47.1 D. The presence of the urinary organic acids butyrate, adipate, and ethylmalonate suggest a defect in the catabolism of short-chain fatty acyl groups. Patients deficient in carnitine palmitoyltransferase I usually present with hypoketotic hypoglycemia with elevated levels of plasma carnitine. Blood analysis of patients with a carnitine/acylcarnitine translocase defect would reveal elevated long-chain fatty acyl carnitines. MCAD deficiency would lead to elevations of medium-chain fatty acyl derivatives such as hexanoyl-glycine or suberyl-glycine. Succinate dehydrogenase deficiency would lead to a buildup of succinate and its derivatives. The patient most likely has a defect in SCAD.

47.2 C. With a deficiency in VLCAD, patients should avoid intake of large quantities of long-chain triglycerides, which would preclude a high fat, ketogenic diet. Patients are encouraged to eat frequent small meals high in carbohydrates to avoid hypoglycemia. Some also recommend supplementing the diet with carnitine and medium-chain triglycerides to bypass VLCAD.

47.3 D. The first step in the β-oxidation pathway of degradation of fatty acyl-CoA is catalyzed by acyl-CoA dehydrogenases. Each of these enzymes requires the participation of flavin adenine dinucleotide, which is a derivative of riboflavin.

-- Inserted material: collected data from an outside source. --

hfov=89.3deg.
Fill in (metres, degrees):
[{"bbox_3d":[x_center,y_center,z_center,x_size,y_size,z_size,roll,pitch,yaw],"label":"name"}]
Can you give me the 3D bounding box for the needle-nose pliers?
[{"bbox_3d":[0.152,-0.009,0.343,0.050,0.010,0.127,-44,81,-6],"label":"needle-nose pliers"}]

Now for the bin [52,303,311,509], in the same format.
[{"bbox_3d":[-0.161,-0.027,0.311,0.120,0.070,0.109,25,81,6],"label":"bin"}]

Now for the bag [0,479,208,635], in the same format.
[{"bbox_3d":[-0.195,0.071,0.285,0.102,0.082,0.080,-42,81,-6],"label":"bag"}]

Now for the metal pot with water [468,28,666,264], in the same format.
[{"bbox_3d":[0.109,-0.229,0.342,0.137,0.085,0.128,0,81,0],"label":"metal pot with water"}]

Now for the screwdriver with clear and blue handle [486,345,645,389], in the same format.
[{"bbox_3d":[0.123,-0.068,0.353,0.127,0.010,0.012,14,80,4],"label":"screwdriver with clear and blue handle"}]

A deficiency in this enzyme would negatively affect the activity of the fatty acyl CoA dehydrogenases.

BIOCHEMISTRY PEARLS

image MCAD results in a build-up of medium-chain fatty acyl-CoA in the mitochondria and a depletion of both free CoA and acetyl-CoA.

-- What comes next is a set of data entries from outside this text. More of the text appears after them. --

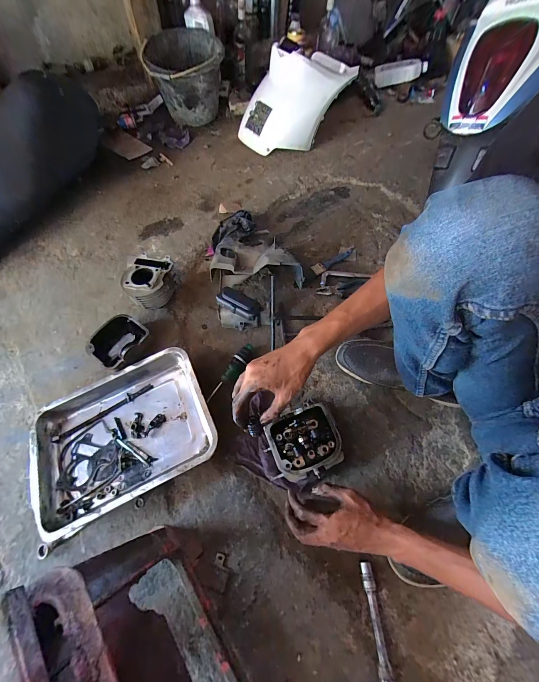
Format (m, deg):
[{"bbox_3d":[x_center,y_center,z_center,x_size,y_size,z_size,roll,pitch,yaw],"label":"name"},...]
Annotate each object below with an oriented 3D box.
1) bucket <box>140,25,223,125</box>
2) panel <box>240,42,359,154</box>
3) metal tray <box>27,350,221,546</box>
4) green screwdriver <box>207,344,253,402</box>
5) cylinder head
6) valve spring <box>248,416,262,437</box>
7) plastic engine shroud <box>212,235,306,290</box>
[{"bbox_3d":[-0.303,-0.987,1.062,0.273,0.221,0.287,-12,64,-4],"label":"bucket"},{"bbox_3d":[0.086,-0.803,0.961,0.370,0.224,0.166,-1,64,1],"label":"panel"},{"bbox_3d":[-0.301,0.191,0.589,0.355,0.081,0.262,-25,66,-10],"label":"metal tray"},{"bbox_3d":[-0.084,0.073,0.651,0.035,0.027,0.158,28,68,14],"label":"green screwdriver"},{"bbox_3d":[0.067,0.191,0.541,0.136,0.074,0.126,-12,64,-4],"label":"cylinder head"},{"bbox_3d":[-0.024,0.138,0.456,0.021,0.027,0.029,-7,64,-2],"label":"valve spring"},{"bbox_3d":[-0.030,-0.213,0.755,0.236,0.090,0.120,3,61,-1],"label":"plastic engine shroud"}]

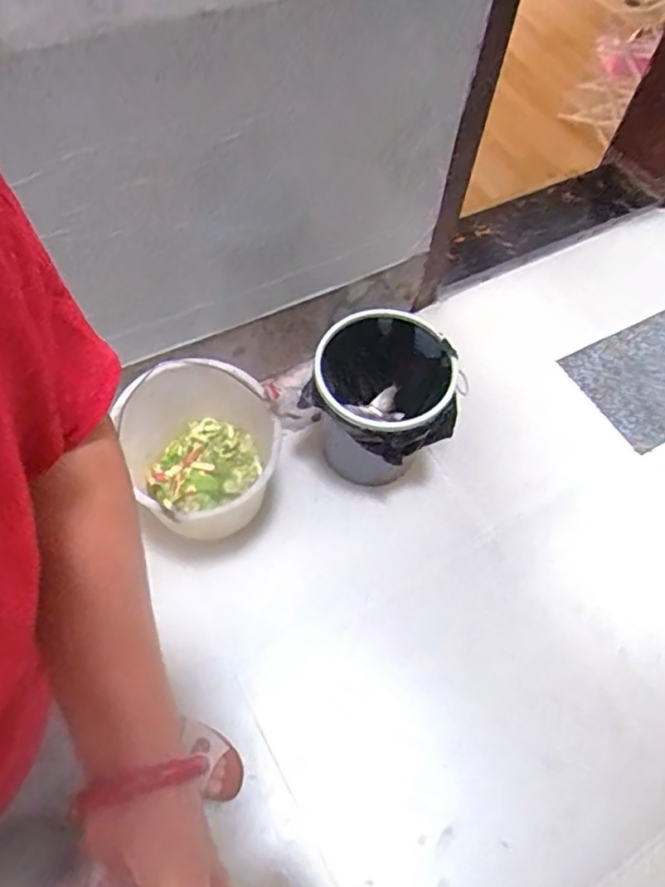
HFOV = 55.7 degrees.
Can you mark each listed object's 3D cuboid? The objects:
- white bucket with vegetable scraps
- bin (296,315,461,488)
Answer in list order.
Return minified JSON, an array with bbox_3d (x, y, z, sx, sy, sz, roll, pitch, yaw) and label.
[{"bbox_3d":[-0.273,0.011,1.282,0.288,0.281,0.325,-18,63,-13],"label":"white bucket with vegetable scraps"},{"bbox_3d":[0.096,-0.075,1.316,0.286,0.333,0.277,14,61,4],"label":"bin"}]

image Because CoA is tied up as medium-chain fatty-acyl CoA, it inhibits all metabolic processes that require free CoA. Thus, β-oxidation, ketone body formation, the TCA cycle, oxidative phosphorylation, and gluconeogenesis are all compromised.

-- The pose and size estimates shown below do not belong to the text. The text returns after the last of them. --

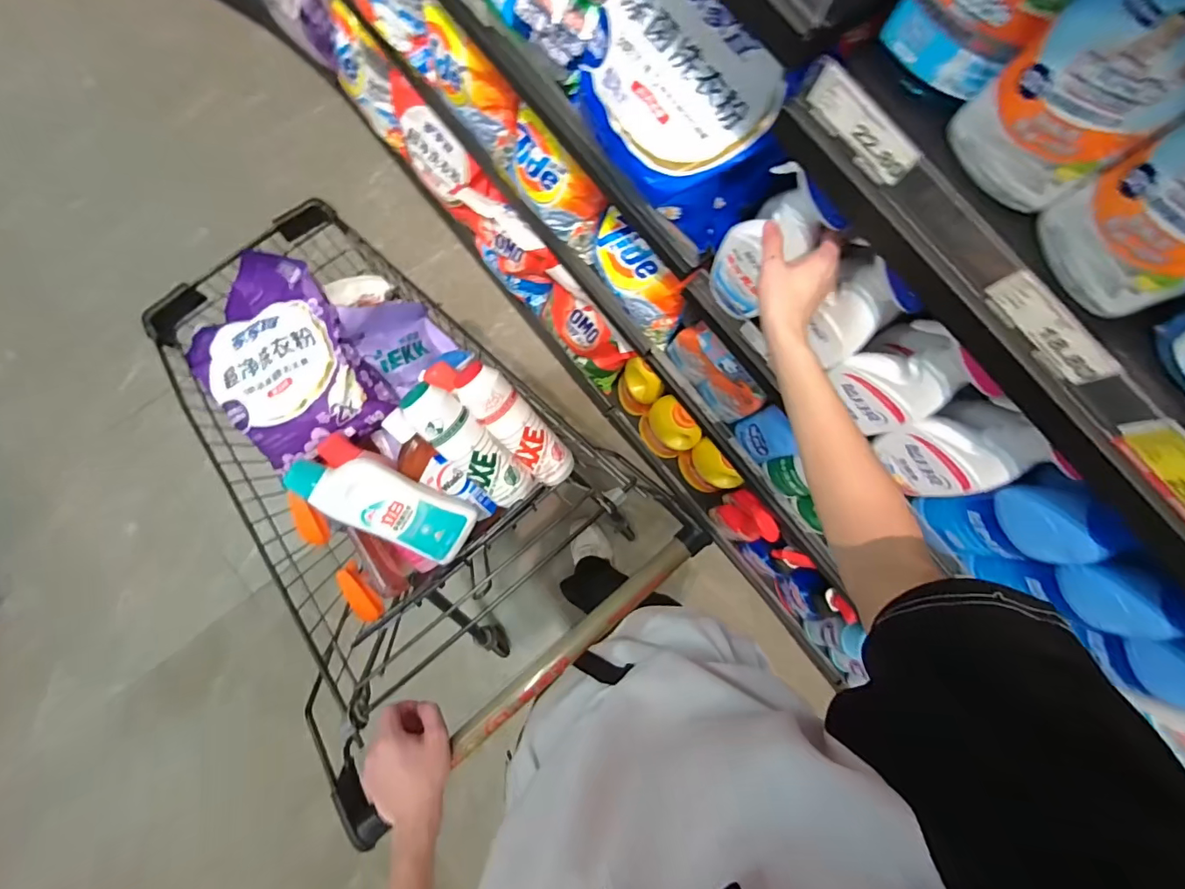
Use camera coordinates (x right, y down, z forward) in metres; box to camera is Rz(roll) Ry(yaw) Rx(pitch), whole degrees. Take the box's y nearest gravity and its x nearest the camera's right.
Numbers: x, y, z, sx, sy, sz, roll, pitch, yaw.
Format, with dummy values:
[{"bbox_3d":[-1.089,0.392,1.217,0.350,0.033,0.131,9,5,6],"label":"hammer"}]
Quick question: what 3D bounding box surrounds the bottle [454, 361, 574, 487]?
[{"bbox_3d":[-0.107,-0.024,0.719,0.065,0.056,0.213,-44,114,-6],"label":"bottle"}]

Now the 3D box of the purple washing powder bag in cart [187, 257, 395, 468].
[{"bbox_3d":[-0.453,-0.117,0.721,0.218,0.073,0.291,-32,87,-5],"label":"purple washing powder bag in cart"}]

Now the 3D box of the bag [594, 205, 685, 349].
[{"bbox_3d":[0.077,-0.292,0.891,0.075,0.130,0.220,-34,87,-5],"label":"bag"}]

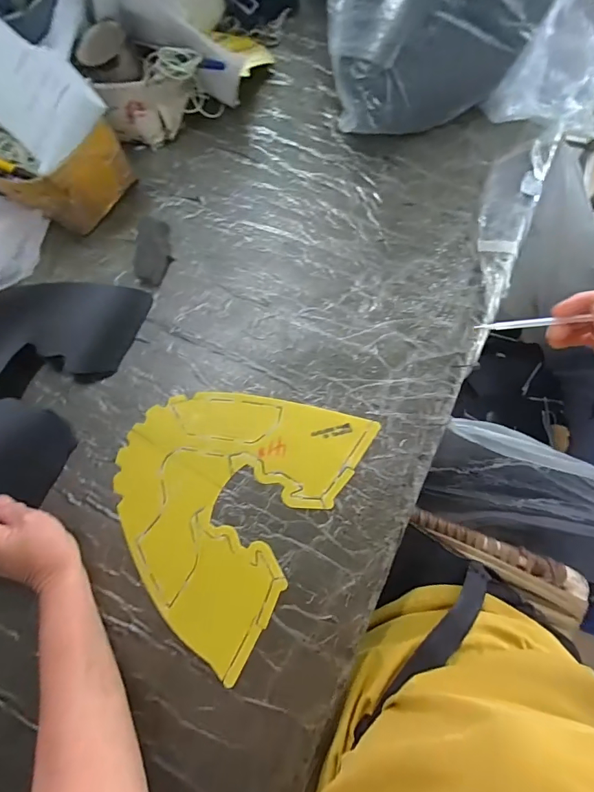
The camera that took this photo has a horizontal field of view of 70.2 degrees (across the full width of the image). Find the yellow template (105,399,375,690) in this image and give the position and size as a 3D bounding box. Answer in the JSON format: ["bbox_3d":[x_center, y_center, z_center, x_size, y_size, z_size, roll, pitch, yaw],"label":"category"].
[{"bbox_3d":[-0.082,0.094,0.429,0.216,0.006,0.256,29,78,12],"label":"yellow template"}]

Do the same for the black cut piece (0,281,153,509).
[{"bbox_3d":[-0.304,-0.031,0.456,0.184,0.039,0.260,21,77,7],"label":"black cut piece"}]

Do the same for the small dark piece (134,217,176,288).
[{"bbox_3d":[-0.172,-0.176,0.505,0.040,0.016,0.090,-2,75,2],"label":"small dark piece"}]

image MCAD deficiency is manageable by means of careful dietary control. The goal of management is to avoid periods of fasting for 10 to 12 hours, which can lead to hypoglycemia and accumulation of toxic fatty acyl intermediates. A high-fat diet should be avoided, and meals high in carbohydrates should be given to children who are ill.

REFERENCES

Roe CR, Ding J. Mitochondrial fatty acid oxidation disorders. In: Valle D, et al, eds. The Online Metabolic & Molecular Basis of Inherited Disease. New York: McGraw-Hill, 2005. http://dx.doi.org/10.1036/ommbid.129.

Salter N, Quin G, Tracy E. Cardiac arrest in infancy: don’t forget glucose! Emerg Med J. 2010;27(9): 720-721.

Sunehag A, Haymond M, Wolfsdorf J, Hoppin A. Etiology of hypoglycemia in infants and children. Accessed March 14, 2013.